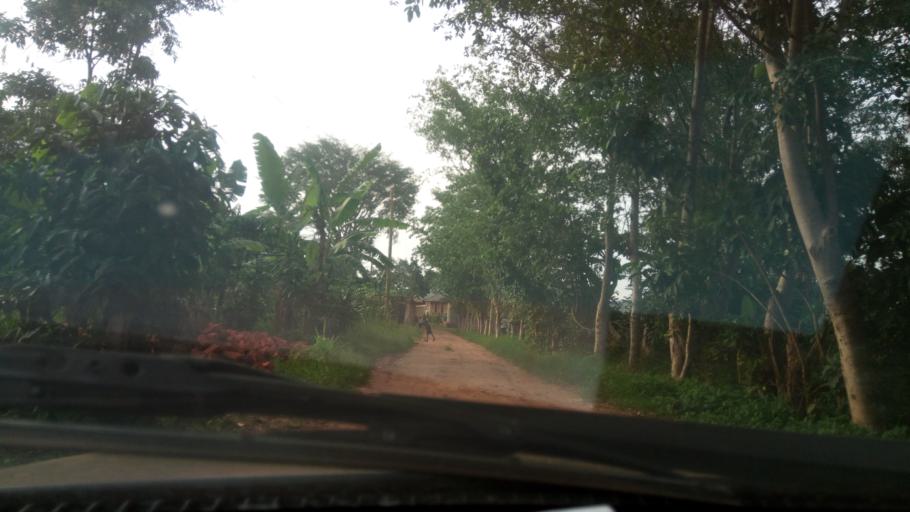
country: UG
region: Central Region
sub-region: Mityana District
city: Mityana
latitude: 0.5600
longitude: 32.1969
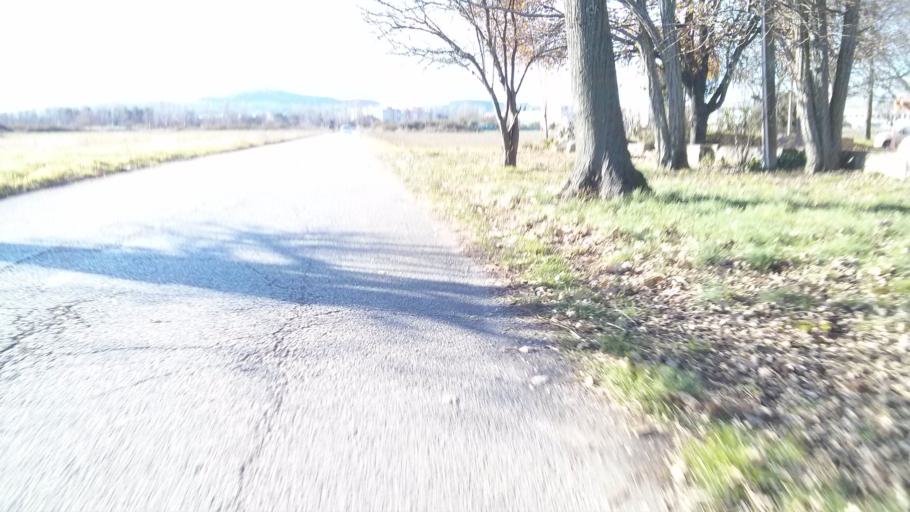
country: IT
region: The Marches
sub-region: Provincia di Pesaro e Urbino
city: Fano
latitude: 43.8292
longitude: 13.0225
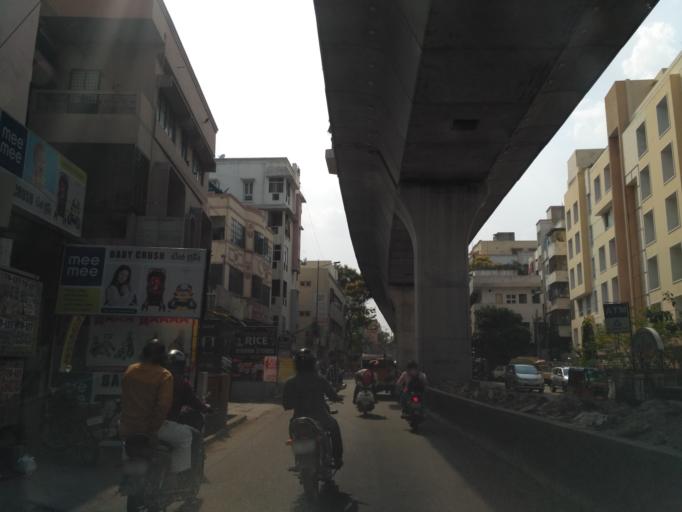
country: IN
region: Telangana
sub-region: Rangareddi
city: Kukatpalli
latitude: 17.4361
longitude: 78.4374
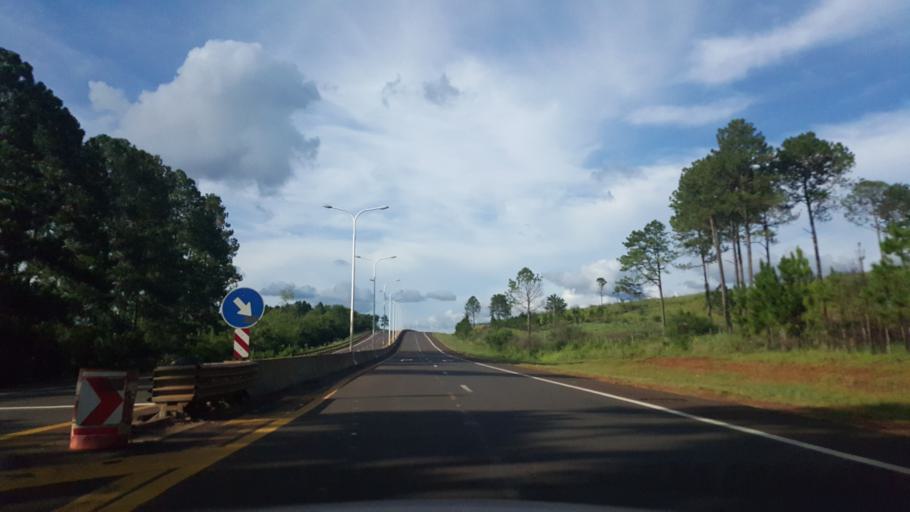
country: AR
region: Misiones
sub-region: Departamento de Candelaria
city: Loreto
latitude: -27.3198
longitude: -55.5456
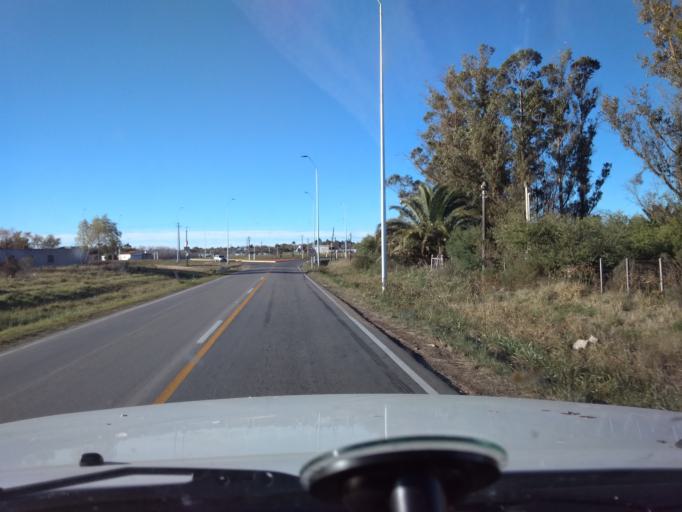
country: UY
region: Canelones
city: Santa Rosa
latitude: -34.5062
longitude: -56.0501
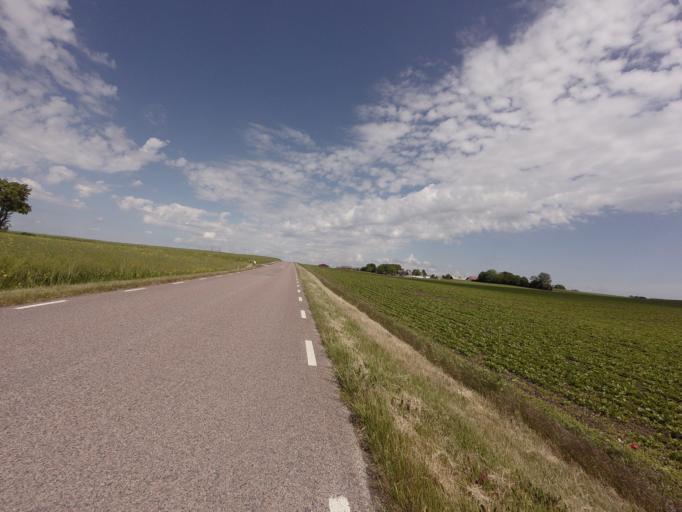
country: SE
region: Skane
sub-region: Trelleborgs Kommun
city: Skare
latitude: 55.4209
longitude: 13.1041
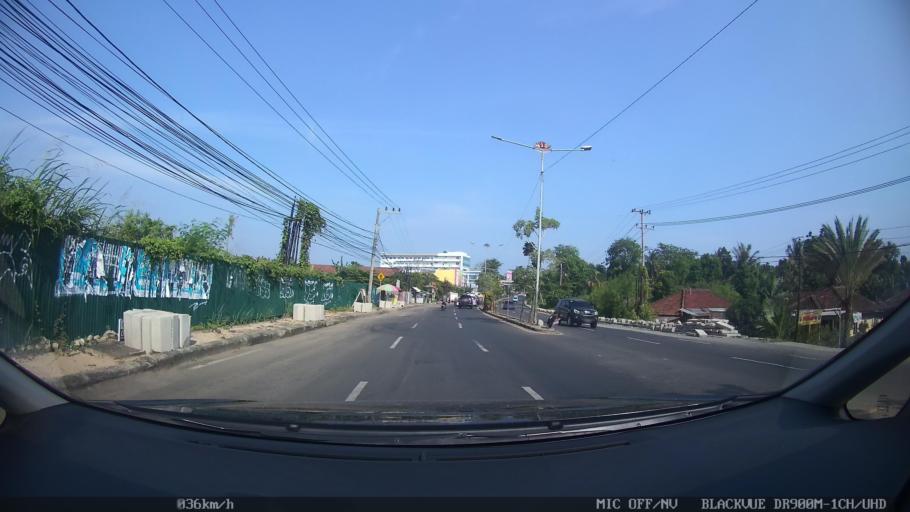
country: ID
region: Lampung
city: Kedaton
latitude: -5.3675
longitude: 105.2326
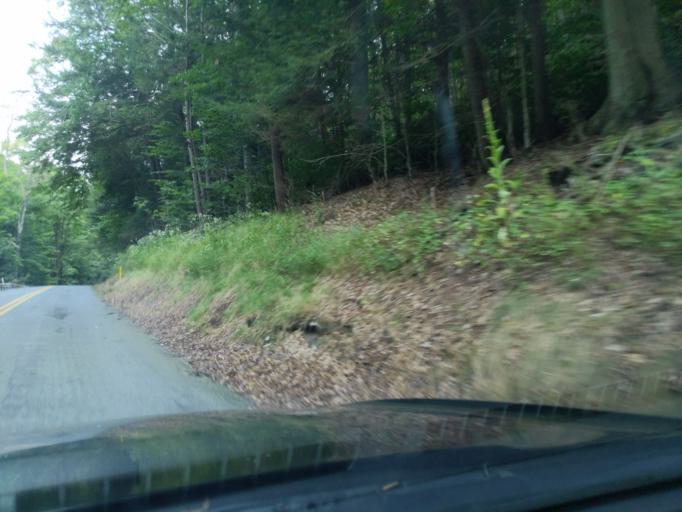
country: US
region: Pennsylvania
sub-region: Cambria County
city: Portage
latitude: 40.3256
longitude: -78.5766
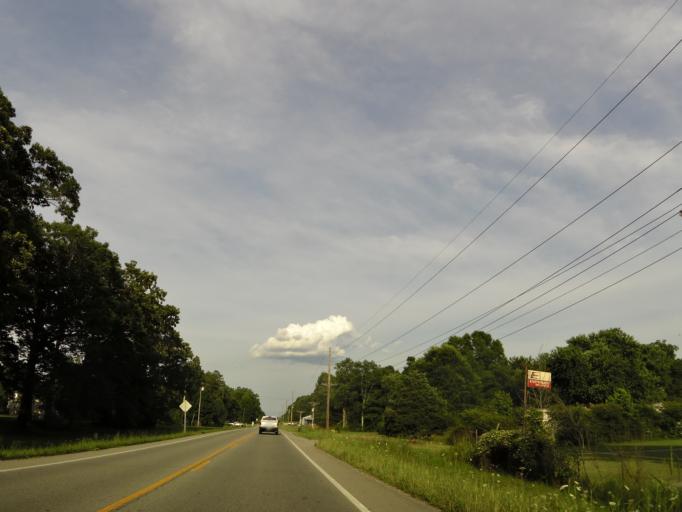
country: US
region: Tennessee
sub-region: Dickson County
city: Dickson
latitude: 36.0902
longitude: -87.4941
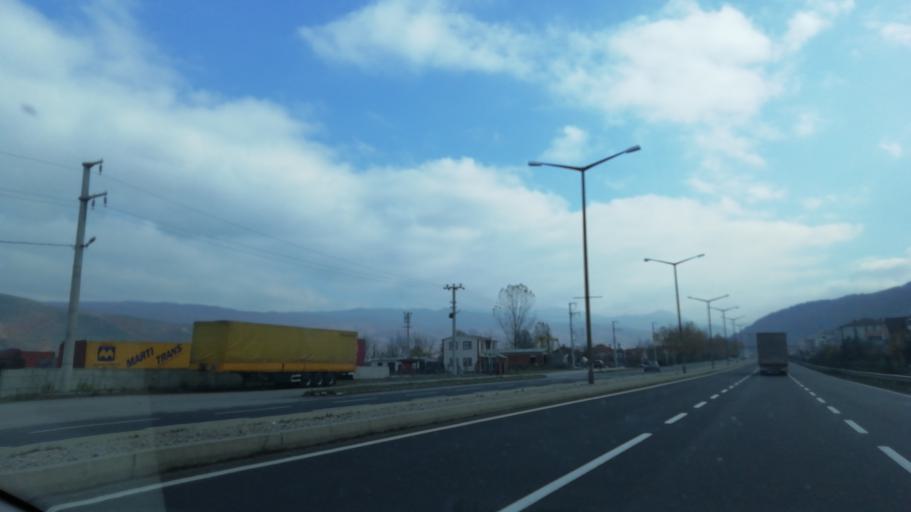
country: TR
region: Duzce
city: Kaynasli
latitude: 40.7752
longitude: 31.3089
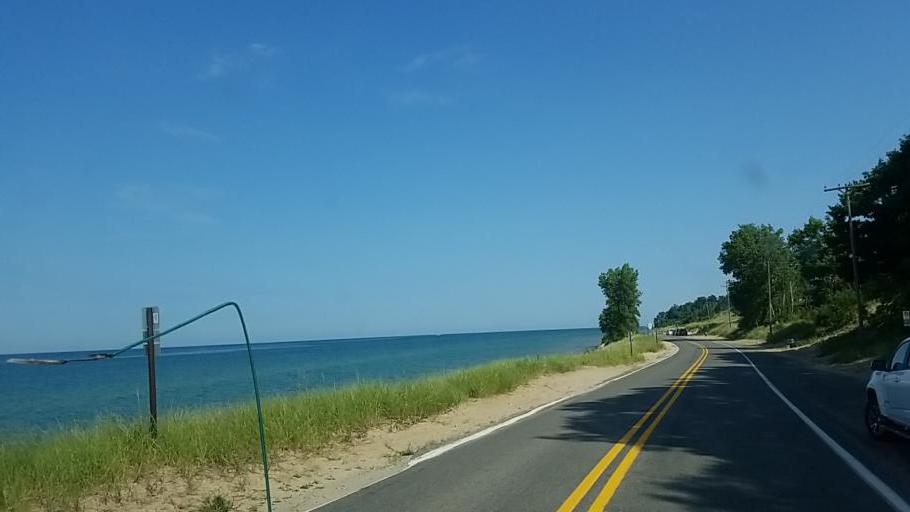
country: US
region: Michigan
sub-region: Muskegon County
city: Whitehall
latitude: 43.3388
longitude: -86.4073
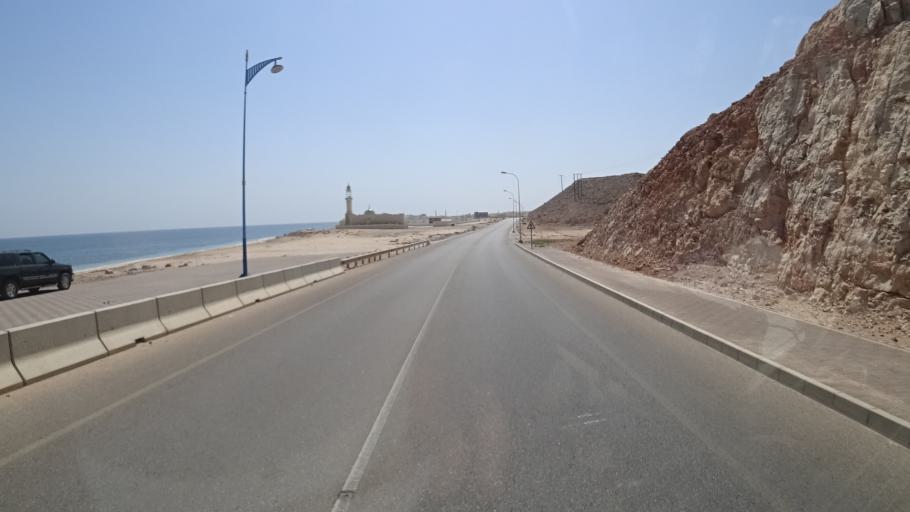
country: OM
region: Ash Sharqiyah
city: Sur
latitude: 22.5659
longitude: 59.5723
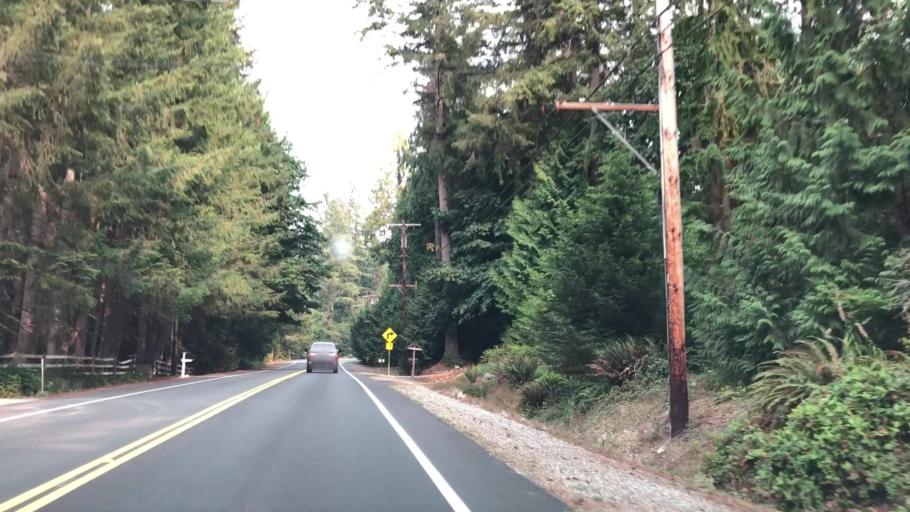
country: US
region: Washington
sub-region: King County
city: Cottage Lake
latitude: 47.7477
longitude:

────

■ **EXERCISE**: Convert the material above into a JSON list of strings with one string per line, leaving out blank lines and the picture lines.

■ **RESULT FOR THIS EXERCISE**:
[
  "country: UG",
  "region: Central Region",
  "sub-region: Mityana District",
  "city: Mityana",
  "latitude: 0.5600",
  "longitude: 32.1969",
  "country: IT",
  "region: The Marches",
  "sub-region: Provincia di Pesaro e Urbino",
  "city: Fano",
  "latitude: 43.8292",
  "longitude: 13.0225",
  "country: IN",
  "region: Telangana",
  "sub-region: Rangareddi",
  "city: Kukatpalli",
  "latitude: 17.4361",
  "longitude: 78.4374",
  "country: AR",
  "region: Misiones",
  "sub-region: Departamento de Candelaria",
  "city: Loreto",
  "latitude: -27.3198",
  "longitude: -55.5456",
  "country: UY",
  "region: Canelones",
  "city: Santa Rosa",
  "latitude: -34.5062",
  "longitude: -56.0501",
  "country: SE",
  "region: Skane",
  "sub-region: Trelleborgs Kommun",
  "city: Skare",
  "latitude: 55.4209",
  "longitude: 13.1041",
  "country: ID",
  "region: Lampung",
  "city: Kedaton",
  "latitude: -5.3675",
  "longitude: 105.2326",
  "country: US",
  "region: Pennsylvania",
  "sub-region: Cambria County",
  "city: Portage",
  "latitude: 40.3256",
  "longitude: -78.5766",
  "country: US",
  "region: Tennessee",
  "sub-region: Dickson County",
  "city: Dickson",
  "latitude: 36.0902",
  "longitude: -87.4941",
  "country: TR",
  "region: Duzce",
  "city: Kaynasli",
  "latitude: 40.7752",
  "longitude: 31.3089",
  "country: US",
  "region: Michigan",
  "sub-region: Muskegon County",
  "city: Whitehall",
  "latitude: 43.3388",
  "longitude: -86.4073",
  "country: OM",
  "region: Ash Sharqiyah",
  "city: Sur",
  "latitude: 22.5659",
  "longitude: 59.5723",
  "country: US",
  "region: Washington",
  "sub-region: King County",
  "city: Cottage Lake",
  "latitude: 47.7477",
  "longitude:"
]